*Excerpt:*
━━━━━━

# tired of doing shows



## todog (Dec 10, 2011)

Yes, I am tired of doing craft shows and festivals. I am tired of packing things up, setting up, tearing down, traveling, stupid people, oh CRAP I AM GETTIN OLD!


----------



## ksalvagno (Jul 8, 2011)

I understand that! Helped my mom at craft shows for years. At the end of the day you are so sick of smiling. Might be time to take at least a break from them.


----------



## [email protected] (Sep 18, 2008)

I can't WAIT to start again.  I do FM on Saturday mornings and Flea Market two days a week. I like doing craft shows, but they're hard to find and some are ok, and some not, none have ever been great.  They are nearly non-existant after Christmas though. By then though, I am ready for a break.


----------



## NubianSoaps.com (Oct 26, 2007)

You would think it was a lot less work having your own shop.  Nope you still have to pack up new stock, clean, deal with your vendors... It is still a lot of work.


----------



## Kalne (Oct 25, 2007)

I enjoy them now more than I did before. Probably because I know which ones to go to and those I am not familiar with I am better at choosing. And I've got a setup that works well is and less work than when I started. I really enjoy our weekly market. Love talking to my customers. Ours starts back up in 3 weeks and I can't wait.


----------



## todog (Dec 10, 2011)

:sniffleyes vickie i know about the work of haveing a shop, i had a grooming shop for years and i think maybe a website might be what i am looking for instead of a storefront. i dont know maybe i need to get out of all of it, goats ,soap, cold, go to florida and die in the sand. ugh, depression is setting in. i want milk i want milk. hopefully by the time everyone freshens i will be in a better mood. sorry, just down today


----------



## adillenal (Feb 6, 2009)

I am working with my goats more so have less time for the soap business so I have cut back some on the shows I am doing. Picked my favorites and I am not adding any new ones. Online sales have picked up because of those shows but with shipping being reasonable with the regional flat rate boxes people are ordering rather than driving to a show and in some isntances having to pay admission. Chepaer and faster to just order online. Love those online orders.
And last Nov and Dec I was so sick of packing the Excursion, unpacking the Excursion, setting up taking down. I was ready to quit then. now all is well again since I decided to back off a bit and give myself some free time.


----------



## buckrun (Mar 7, 2008)

━━━━━━

*Material provided:*
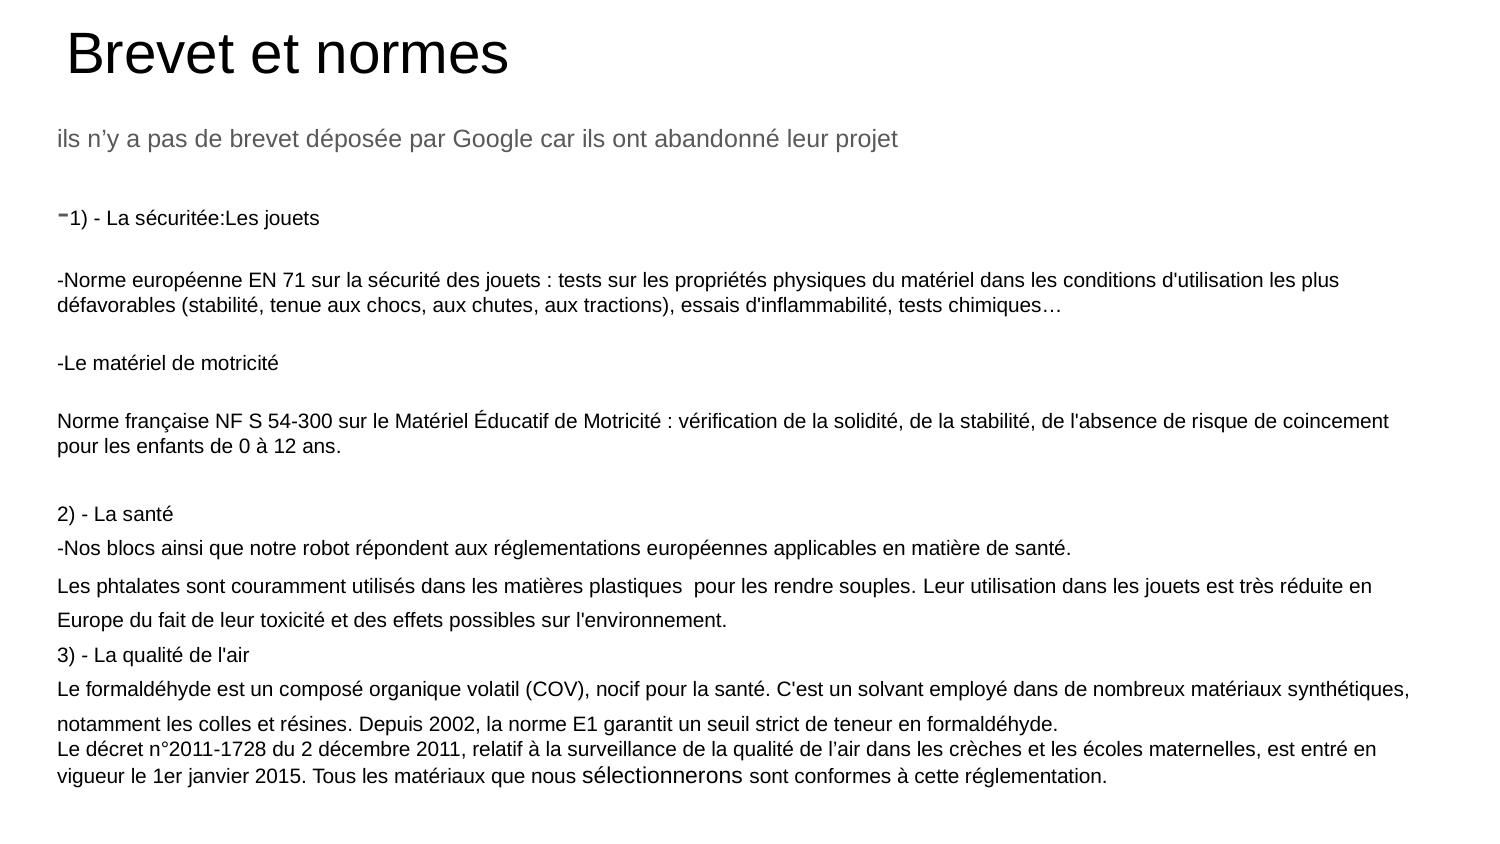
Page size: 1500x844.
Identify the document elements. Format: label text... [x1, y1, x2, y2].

━━━━━━

*Task set:*
1/ According to the craft-show thread, what kind of shop did todog run for years?
2/ Write out everything in the craft-show thread from "## adillenal (Feb" down to "some free time.".
The lines are material apart from the craft-show thread.

*Answers in order:*
1/ A grooming shop.

2/
## adillenal (Feb 6, 2009)

I am working with my goats more so have less time for the soap business so I have cut back some on the shows I am doing. Picked my favorites and I am not adding any new ones. Online sales have picked up because of those shows but with shipping being reasonable with the regional flat rate boxes people are ordering rather than driving to a show and in some isntances having to pay admission. Chepaer and faster to just order online. Love those online orders.
And last Nov and Dec I was so sick of packing the Excursion, unpacking the Excursion, setting up taking down. I was ready to quit then. now all is well again since I decided to back off a bit and give myself some free time.